Material and Immaterial: Why Materialism is Incomplete

physicalism materialism incomplete
(Photo by Rick Friedman/Corbis via Getty Images)

In the twentieth century, Jean-Paul Sartre famously said that existence precedes essence, which is the reverse order of what the Medieval philosophers believed. In this line of thinking, a thing first exists, and then due to its form of existing, it has essence bestowed upon it by observers. This is where the Existentialist idea of radical freedom came from. In the Medieval philosophy, you were your essence first, and it was God that bestowed upon you your existence. But that means your essence is immutable. In Existentialism, it is you that creates your essence to be what you want, and your essence is only determined by what you do, not by your intentions. What this idea ultimately concludes is that there is nothing special about an existing object apart from the meaning given to it by minds, or being-for-itself in Sartre’s parlance, denoting the objectness of the mind. But if the mind is an object, then what is it about the mind that makes it special, allowed to bestow meaning on the objects around it?

In this section I discuss why materialism offers only an incomplete explanation for consciousness.

See my other post on why spiritualism is untrue.

The materialist view of mind-body dualism has usually been to dismiss it. Certainly, with our current scientific knowledge, it is not parsimonious to add a non-physical “mind” to the equation. In this conception, the mind is a product of the physical substrate. This can be observed when one takes a mind-altering drug – a physical molecule binds to receptors in the brain, altering the way the physical brain functions, which is the same as altering the mind.

Neuroscientists like Antonio Damasio have even formulated theories of consciousness that require the presence of a body in order for consciousness to exist, which further unifies the mind-body into a single material Substance, which may lead to personality changes from organ transplants. This conception if the mind-body relationship has consequences for determinism, but that is beyond the scope of this work.

The materialist answer has a different sense of being right. To say that a mind or soul exists does not really answer the question, and in fact begs the question of what a mind or soul is. Although one may experience being a mind, a mind has never been defined or measured. It is impossible to even know whether other minds beside our own mind even exist, so how can one say for sure that minds exist independent of the bodies they inhabit? And the cause-effect relationship of the body-mind can and has been repeatedly tested via chemical intervention. To my knowledge, there is not a drug in existence that interacts with the brain in a measurable way that does not have some measurable effect. Therefore, the materialists say, the mind and body are indistinguishable from one another.

In scientific terms, the mind-body relationship is often characterized in terms of a computer: the body is hardware and the mind is software. Detractors of this analogy accuse its proponents of putting too much stock into the comparison. There is not an apples-to-oranges equivalence between body and hardware much less mind and software and trying to fit theories of mind into computer analogies is harmful to progress in philosophy of mind.

That being said, it is still difficult to not see a mind-body duality at play here, even if it is not a mind-body independence. While the modern Christian conception of mind-body dualism may allow for the mind to exist independent of the body, the mind-as-software conception does not. What is interesting, though, is that with mind-as-software, the software can run on many different types of hardware. A completely unified mind-body monism would require that only body A could have mind A and only body B could have mind B. Indeed, to say that body A has mind A is incorrect, because body A is mind A. But if mind A is merely software, then mind A could conceivably “run” on body A, or body B, or body C etc. This is called substrate independence.

● **DATASET EXTRACT**
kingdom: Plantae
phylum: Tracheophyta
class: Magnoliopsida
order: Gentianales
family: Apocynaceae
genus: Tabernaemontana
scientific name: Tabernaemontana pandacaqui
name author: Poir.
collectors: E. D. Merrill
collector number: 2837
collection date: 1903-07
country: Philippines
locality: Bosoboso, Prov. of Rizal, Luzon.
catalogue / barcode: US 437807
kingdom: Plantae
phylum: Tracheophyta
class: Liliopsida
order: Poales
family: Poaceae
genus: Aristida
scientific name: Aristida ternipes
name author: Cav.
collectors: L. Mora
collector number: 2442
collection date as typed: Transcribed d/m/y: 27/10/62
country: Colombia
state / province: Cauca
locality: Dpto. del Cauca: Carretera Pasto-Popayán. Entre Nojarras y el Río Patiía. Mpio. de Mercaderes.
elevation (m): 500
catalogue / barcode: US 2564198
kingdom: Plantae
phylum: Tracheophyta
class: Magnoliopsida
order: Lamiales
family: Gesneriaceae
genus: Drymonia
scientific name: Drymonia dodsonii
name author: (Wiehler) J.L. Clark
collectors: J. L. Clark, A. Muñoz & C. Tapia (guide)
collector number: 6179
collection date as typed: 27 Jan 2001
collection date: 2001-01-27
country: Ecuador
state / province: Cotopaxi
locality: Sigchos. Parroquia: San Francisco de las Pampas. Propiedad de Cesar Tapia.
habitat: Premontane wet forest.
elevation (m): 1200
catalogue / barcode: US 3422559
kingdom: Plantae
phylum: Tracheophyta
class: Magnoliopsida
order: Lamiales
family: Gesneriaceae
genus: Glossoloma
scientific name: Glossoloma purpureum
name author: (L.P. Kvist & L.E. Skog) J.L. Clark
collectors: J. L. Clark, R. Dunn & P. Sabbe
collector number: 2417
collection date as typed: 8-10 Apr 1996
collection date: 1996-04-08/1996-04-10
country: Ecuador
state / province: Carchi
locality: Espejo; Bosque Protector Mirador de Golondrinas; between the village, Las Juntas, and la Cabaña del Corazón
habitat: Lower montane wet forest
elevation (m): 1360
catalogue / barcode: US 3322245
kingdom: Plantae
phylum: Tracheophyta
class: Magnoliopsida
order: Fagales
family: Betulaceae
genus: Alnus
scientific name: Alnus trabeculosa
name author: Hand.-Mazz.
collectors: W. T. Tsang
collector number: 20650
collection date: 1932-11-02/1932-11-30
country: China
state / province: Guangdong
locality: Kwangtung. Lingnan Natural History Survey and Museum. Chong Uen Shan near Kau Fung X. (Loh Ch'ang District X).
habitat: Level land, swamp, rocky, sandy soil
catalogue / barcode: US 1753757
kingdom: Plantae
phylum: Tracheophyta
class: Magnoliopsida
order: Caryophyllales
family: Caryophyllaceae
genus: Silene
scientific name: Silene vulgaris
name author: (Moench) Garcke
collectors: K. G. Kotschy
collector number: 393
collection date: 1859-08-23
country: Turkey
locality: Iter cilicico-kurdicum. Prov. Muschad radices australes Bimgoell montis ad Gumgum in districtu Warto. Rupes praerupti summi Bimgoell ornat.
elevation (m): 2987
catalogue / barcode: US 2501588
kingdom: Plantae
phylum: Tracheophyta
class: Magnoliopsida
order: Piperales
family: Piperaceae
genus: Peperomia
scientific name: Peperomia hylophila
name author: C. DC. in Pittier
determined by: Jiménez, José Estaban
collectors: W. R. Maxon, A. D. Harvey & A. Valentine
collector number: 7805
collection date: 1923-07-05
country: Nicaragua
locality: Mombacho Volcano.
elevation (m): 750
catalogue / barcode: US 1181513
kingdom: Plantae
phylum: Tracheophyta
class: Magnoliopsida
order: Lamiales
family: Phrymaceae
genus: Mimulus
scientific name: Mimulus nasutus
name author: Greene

● **SET EXERCISE 1**
In the essay on materialism, what is the idea called that mind A could run on body A, body B, or body C?
● **SET EXERCISE 2**
Write out the part of the essay on materialism that begins at the words "That being said, it" and ends after the words "called substrate independence.".
● **SET EXERCISE 3**
Carry the essay on materialism forward from its final sentence.
The entries play no part here.

● **WRITTEN RESPONSE 1**
Substrate independence.

● **WRITTEN RESPONSE 2**
That being said, it is still difficult to not see a mind-body duality at play here, even if it is not a mind-body independence. While the modern Christian conception of mind-body dualism may allow for the mind to exist independent of the body, the mind-as-software conception does not. What is interesting, though, is that with mind-as-software, the software can run on many different types of hardware. A completely unified mind-body monism would require that only body A could have mind A and only body B could have mind B. Indeed, to say that body A has mind A is incorrect, because body A is mind A. But if mind A is merely software, then mind A could conceivably “run” on body A, or body B, or body C etc. This is called substrate independence.

● **WRITTEN RESPONSE 3**
But is substrate independence, when it comes to the mind, one of those blind spots we’ve thrown in our own way by using the computer analogy to understand the mind? This is important when it comes to the question of whether a general artificial intelligence is conscious or not, or whether humans will ever be able to “upload” their consciousness onto a computer. The computer analogy for the mind-body relationship assumes that cognition and consciousness are forms of information processing. Computer A that is processing the same information as human brain A, regardless of the physical “stuff” with which the information processing is being done by the computer, will have a mind that is indistinguishable from human brain A. If this is true, then a general artificial intelligence that processes information similarly to a human brain will be conscious, and a person will theoretically be able to “upload” their mind onto a computer.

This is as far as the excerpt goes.